At the end of this course, students should be able to identify valuable online data sources, to write basic scrapers, and to prepare the collected data such that they can use them for statistical analysis as part of their own research projects.

Throughout the course, students will work on a data-scraping project related to their theses. This project will be presented at the final day of the course.

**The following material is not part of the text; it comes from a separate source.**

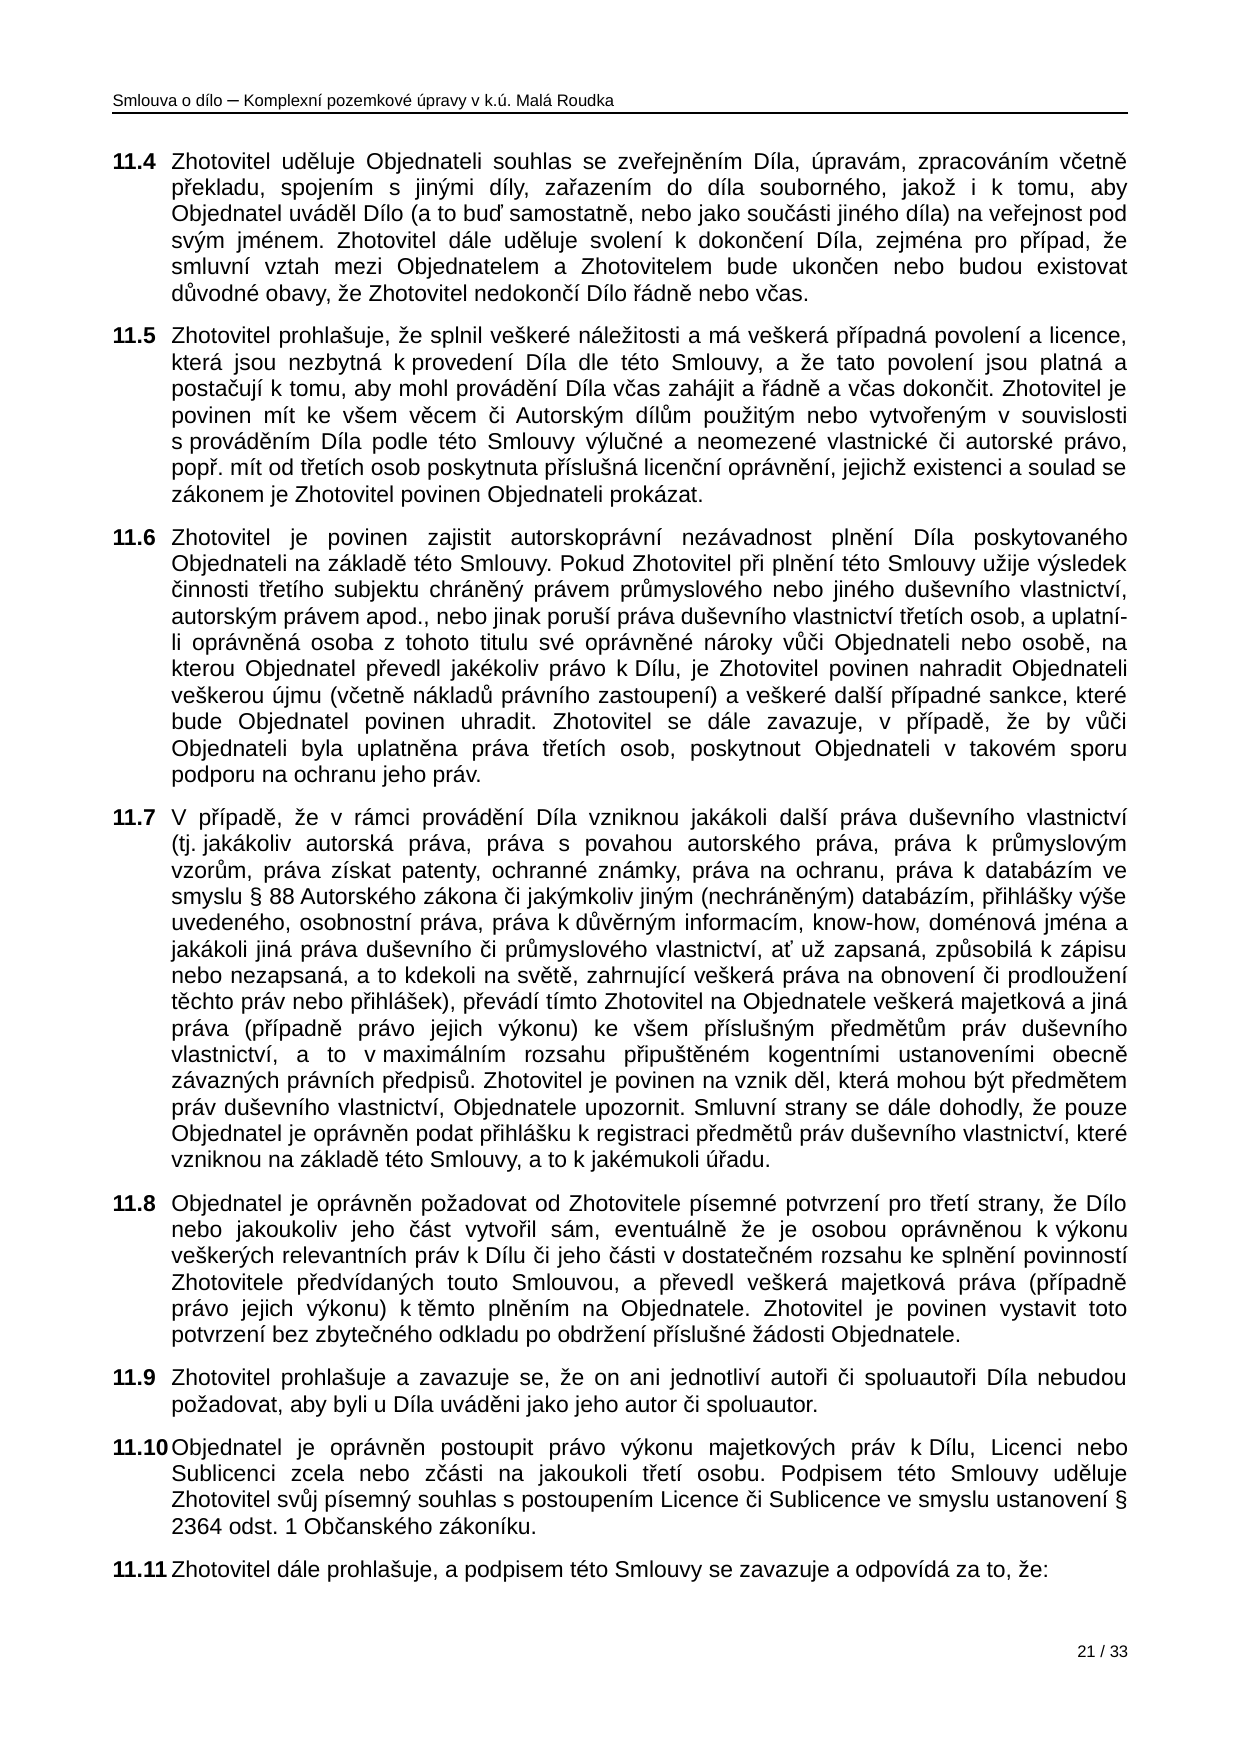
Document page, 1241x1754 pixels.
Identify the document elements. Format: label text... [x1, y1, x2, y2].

All data scraping code and other sources will be made available on https://www.data-scraping.org.

Structure
Preliminary schedule:

Day 1
Intro to data scraping
Define students’ scraping projects
Review of R and introduction to programming with R
Afternoon: R programming exercises

Day 2
The anatomy of the internet and relevant data formats
Intro to web scraping with R (with httr, rvest, RSelenium)
Introduction to APIs
Afternoon: Scraping exercises

Day 3
Relational databases and SQL
Data management with R
Afternoon: Database design and implementation project (with MySQL in the cloud)

Day 4
Scraping examples from Yelp, Crowdspring, Twitter, and Instagram
Scaling up your scraper with parallel code and proxies
Feature extraction examples
Afternoon: Work on your scraping projects

Day 5
Wrap-up of course
Individual quiz (60% of grade)
Presentation of students’ scraping projects (40% of grade)

Literature

Mandatory
None, all readings will be provided during the course

Supplementary / voluntary
None, all readings will be provided during the course

Examination part

Individual quiz (60% of grade)
Presentation of students’ scraping projects (40% of grade)

Supplementary aids

Individual quiz: Closed book
Presentation of students’ scraping projects: Closed book

Examination content
Lecture slides covering key concepts of R and programming, the anatomy of the internet, relational databases, and scraping (slides will be provided as PDFs the day before classes).
•    Students will need to understand R code when they see it but they will not be required to code during the exam.

Literature
None.